Deep learning helpt ruis verwijderen uit zwaartekrachtsgolfdata
Geïnspireerd door audioverwerking
'Zwaartekrachtsgolven lijken qua structuur op audiosignalen,' zegt Dooney. 'Maar ze zijn heel zwak, en de gegevens zitten vol ruis.' DeepExtractor is gebaseerd op technieken uit de audioverwerking. De tool kan terugkerende patronen in achtergrondgeluiden herkennen. Zo kan de software onderscheid maken tussen aardse verstoringen, zoals verkeerslawaai of aardbevingen, en signalen die wél relevant zijn, zoals die van botsende zwarte gaten.
Geluid zonder klank
Wanneer in de ruimte twee zware objecten, zoals zwarte gaten, met elkaar botsen, ontstaan er verstoringen in de ruimtetijd: zwaartekrachtsgolven. Die zijn niet waar te nemen met gewone, optische telescopen.

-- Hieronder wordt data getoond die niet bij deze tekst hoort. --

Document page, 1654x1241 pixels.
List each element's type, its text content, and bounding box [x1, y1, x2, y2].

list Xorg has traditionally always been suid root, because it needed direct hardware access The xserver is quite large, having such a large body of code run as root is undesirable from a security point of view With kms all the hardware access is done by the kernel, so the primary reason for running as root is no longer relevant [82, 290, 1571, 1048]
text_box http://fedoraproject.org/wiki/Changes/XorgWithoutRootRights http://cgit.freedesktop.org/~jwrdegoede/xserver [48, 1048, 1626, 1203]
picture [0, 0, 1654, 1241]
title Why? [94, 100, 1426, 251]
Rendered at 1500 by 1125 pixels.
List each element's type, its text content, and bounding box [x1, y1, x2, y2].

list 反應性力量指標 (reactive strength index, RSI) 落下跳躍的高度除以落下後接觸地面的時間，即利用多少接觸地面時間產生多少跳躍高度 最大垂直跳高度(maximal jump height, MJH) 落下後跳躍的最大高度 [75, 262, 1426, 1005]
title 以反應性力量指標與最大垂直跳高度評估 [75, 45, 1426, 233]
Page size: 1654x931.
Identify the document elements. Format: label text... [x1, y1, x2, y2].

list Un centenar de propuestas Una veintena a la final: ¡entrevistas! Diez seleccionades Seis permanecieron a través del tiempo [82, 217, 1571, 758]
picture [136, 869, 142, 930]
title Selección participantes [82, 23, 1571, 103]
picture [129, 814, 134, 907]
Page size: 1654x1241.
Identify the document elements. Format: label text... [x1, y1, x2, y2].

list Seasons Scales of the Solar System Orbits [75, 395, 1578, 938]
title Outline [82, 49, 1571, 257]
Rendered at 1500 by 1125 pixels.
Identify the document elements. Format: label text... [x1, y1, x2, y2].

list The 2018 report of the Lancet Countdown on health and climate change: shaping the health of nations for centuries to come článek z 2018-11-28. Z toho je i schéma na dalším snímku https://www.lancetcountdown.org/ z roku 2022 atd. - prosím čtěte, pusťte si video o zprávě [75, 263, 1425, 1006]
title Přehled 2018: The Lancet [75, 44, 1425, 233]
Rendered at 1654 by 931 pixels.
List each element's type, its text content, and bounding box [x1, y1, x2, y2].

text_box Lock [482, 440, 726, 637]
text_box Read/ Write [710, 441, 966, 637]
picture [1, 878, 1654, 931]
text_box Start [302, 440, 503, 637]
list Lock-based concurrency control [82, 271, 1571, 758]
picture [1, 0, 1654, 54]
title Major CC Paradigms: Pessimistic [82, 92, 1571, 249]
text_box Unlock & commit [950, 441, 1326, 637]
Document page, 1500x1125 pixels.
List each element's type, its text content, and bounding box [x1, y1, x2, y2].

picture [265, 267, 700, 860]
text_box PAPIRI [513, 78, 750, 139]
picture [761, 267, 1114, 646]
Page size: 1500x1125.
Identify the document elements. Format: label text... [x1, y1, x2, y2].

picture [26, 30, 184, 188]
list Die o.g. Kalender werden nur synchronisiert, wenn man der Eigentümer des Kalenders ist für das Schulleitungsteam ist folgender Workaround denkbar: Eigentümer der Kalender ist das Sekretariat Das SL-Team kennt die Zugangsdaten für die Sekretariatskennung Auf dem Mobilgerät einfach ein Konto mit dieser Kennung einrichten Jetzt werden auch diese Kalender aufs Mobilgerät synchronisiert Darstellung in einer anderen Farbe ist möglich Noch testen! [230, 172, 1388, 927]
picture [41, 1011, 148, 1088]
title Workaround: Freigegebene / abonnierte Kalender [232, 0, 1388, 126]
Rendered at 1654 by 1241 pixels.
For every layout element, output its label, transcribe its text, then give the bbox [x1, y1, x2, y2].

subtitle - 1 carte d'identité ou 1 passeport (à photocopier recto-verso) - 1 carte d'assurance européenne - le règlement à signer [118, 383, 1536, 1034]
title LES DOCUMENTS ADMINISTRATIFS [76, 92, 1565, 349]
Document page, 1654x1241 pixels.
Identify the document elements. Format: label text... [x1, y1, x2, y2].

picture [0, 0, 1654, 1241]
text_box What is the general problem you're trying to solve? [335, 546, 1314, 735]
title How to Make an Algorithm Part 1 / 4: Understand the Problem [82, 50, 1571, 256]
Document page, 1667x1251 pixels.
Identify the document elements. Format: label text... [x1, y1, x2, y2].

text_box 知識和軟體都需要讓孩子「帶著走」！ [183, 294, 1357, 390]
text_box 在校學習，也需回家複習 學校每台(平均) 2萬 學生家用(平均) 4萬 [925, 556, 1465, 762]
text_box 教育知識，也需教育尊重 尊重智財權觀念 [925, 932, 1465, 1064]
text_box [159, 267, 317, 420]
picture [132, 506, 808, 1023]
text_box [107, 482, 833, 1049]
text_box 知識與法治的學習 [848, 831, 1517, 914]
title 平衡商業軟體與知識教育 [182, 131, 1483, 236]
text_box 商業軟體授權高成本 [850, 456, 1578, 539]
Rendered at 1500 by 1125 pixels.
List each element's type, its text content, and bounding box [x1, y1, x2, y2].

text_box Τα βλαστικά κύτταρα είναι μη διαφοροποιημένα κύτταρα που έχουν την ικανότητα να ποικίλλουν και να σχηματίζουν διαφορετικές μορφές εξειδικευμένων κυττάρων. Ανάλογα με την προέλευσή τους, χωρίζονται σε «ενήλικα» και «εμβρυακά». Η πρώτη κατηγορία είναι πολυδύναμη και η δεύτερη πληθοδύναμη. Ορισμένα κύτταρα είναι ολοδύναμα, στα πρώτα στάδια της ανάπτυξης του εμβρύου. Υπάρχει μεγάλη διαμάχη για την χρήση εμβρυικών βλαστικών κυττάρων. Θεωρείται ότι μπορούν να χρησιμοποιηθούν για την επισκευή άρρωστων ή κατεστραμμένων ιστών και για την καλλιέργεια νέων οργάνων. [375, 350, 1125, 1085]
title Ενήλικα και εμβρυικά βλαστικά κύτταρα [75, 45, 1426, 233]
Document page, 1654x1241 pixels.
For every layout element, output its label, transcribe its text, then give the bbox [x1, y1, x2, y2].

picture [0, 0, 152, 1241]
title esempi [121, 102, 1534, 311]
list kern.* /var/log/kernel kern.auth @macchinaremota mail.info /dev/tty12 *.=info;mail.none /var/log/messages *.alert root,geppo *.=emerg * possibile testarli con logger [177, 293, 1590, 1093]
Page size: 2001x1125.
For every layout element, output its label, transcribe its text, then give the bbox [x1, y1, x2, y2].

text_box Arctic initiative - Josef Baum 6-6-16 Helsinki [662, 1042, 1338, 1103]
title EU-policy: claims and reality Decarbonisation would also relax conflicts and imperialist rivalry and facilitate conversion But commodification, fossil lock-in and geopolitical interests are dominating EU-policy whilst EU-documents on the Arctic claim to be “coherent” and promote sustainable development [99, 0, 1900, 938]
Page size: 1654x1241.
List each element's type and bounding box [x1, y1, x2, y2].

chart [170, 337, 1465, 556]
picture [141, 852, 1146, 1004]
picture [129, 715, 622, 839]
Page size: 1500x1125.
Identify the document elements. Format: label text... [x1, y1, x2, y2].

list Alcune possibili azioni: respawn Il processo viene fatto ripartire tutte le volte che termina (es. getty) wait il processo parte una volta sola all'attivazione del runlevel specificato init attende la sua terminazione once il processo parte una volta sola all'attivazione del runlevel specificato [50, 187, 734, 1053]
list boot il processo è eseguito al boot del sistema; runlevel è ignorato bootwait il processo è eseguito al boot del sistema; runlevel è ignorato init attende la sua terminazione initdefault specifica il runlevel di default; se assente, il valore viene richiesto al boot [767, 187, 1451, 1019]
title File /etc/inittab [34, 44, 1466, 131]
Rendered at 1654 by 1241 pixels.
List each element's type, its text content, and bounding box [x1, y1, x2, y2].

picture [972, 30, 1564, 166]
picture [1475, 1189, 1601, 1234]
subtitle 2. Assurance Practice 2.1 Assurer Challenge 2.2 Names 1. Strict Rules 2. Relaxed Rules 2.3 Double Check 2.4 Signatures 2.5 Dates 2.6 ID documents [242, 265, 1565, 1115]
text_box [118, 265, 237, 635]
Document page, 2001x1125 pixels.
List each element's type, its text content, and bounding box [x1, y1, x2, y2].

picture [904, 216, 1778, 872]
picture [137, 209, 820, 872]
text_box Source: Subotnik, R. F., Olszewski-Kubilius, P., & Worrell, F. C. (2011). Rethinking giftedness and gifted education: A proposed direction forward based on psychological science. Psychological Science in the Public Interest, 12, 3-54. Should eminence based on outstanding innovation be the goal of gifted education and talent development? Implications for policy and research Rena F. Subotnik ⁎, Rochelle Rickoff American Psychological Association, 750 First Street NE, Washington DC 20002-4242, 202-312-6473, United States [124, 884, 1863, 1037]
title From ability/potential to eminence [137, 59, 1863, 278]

Maar ze zijn wel waarneembaar voor extreem gevoelige detectoren, zoals LIGO. (LIGO staat voor Laster Interferometer Gravitational Wave Observatory.) LIGO kan minuscule veranderingen in afstand kunnen meten, dus ook zwaartekrachtsgolven 'Zwaartekrachtsgolven lijken qua structuur op geluidssignalen,' zegt Dooney. 'Ze zijn alleen heel zwak en de gegevens zitten vol ruis. Het is alsof je fluisterende mensen probeert te verstaan in een druk café.'
Verkeer in de buurt
Maar detectoren als LIGO zijn heel gevoelig. Ze vangen niet alleen signalen uit de ruimte op, maar registreren ook alles wat zich op of rond de aarde afspeelt. Dat 'lawaai' dat rond de aarde wordt geproduceerd, verstoort de signalen uit de ruimte. Verstoringen, ook wel glitches genoemd, ontstaan bijvoorbeeld door aardbevingen, weeromstandigheden of zelfs door het verkeer in de buurt. Extra vervelend is dat sommige glitches qua vorm lijken op de signalen waar onderzoekers naar zoeken, zoals botsingen tussen neutronensterren of zwarte gaten. Daarom is het opschonen van zulke data tijdrovend, en is er veel rekenkracht voor nodig.
Een bekend patroon
DeepExtractor pakt het anders aan. In plaats van alle mogelijke verstoringen één voor één te modelleren, leert DeepExtractor hoe normale achtergrondruis er in de detector uitziet. Als het patroon afwijkt, valt dat vanzelf op. Die aanpak is vergelijkbaar met technieken uit de muziekanalyse: software kan leren wat een begeleidende beat is, zodat elementen als een gitaarmelodie of zang beter hoorbaar worden. 'We proberen het normale patroon van de detector zodanig te modelleren dat alles wat daar niet bij past zichtbaar wordt.'
Sneller dan de data binnenkomt
De AI-tool kan twee seconden aan gegevens verwerken in slechts een tiende van een seconde. DeepExtractor werkt dus duizend keer sneller dan traditionele methoden. Dat maakt realtime-analyse in de toekomst misschien wel haalbaar, zodat de data opgeschoond wordt terwijl het binnenkomt. Volgens Dooney kan dit waardevol zijn voor toekomstige detectoren, zoals de Einstein Telescope. 'Die wordt zo gevoelig dat zwaartekrachtgolven in principe non-stop aanwezig zijn in de metingen. Je hebt dan methoden nodig die de stroom aan data meteen kunnen doorlichten.'
Vertrouwen in kunstmatige intelligentie
De inzet van AI in natuurkunde roept vaak vragen op over transparantie en betrouwbaarheid. 'Fysici zijn gewend om te werken met wiskundige modellen waarvan je precies begrijpt hoe ze werken,' zegt Dooney. 'Een AI-model voelt al snel als een black box. Daarom hebben we DeepExtractor open-source gemaakt. Iedereen kan de code inzien, testen of aanpassen.'
Het model is getraind op meer dan 250.000 realistische voorbeelden en presteert goed op echte datasets. Toch is het systeem niet volmaakt: in sommige gevallen is het moeilijk om onderscheid te maken tussen een storing en een signaal, en blijven aanvullende validaties nodig.
Tom Dooney is promovendus bij de faculteit Bètawetenschappen aan de Open Universiteit. Daarnaast is hij verbonden aan het GRASP-instituut van de Universiteit Utrecht.
Het artikel DeepExtractor: Time-domain reconstruction of signals and glitches in gravitational wave data with deep learning, van Tom Dooney, Harsh Narola, Stefano Bromuri, R. Lyana Curier, Chris Van Den Broeck, Sarah Caudill, Daniel Stanley Tan is gepubliceerd in het Tijdschrift Physical Review D.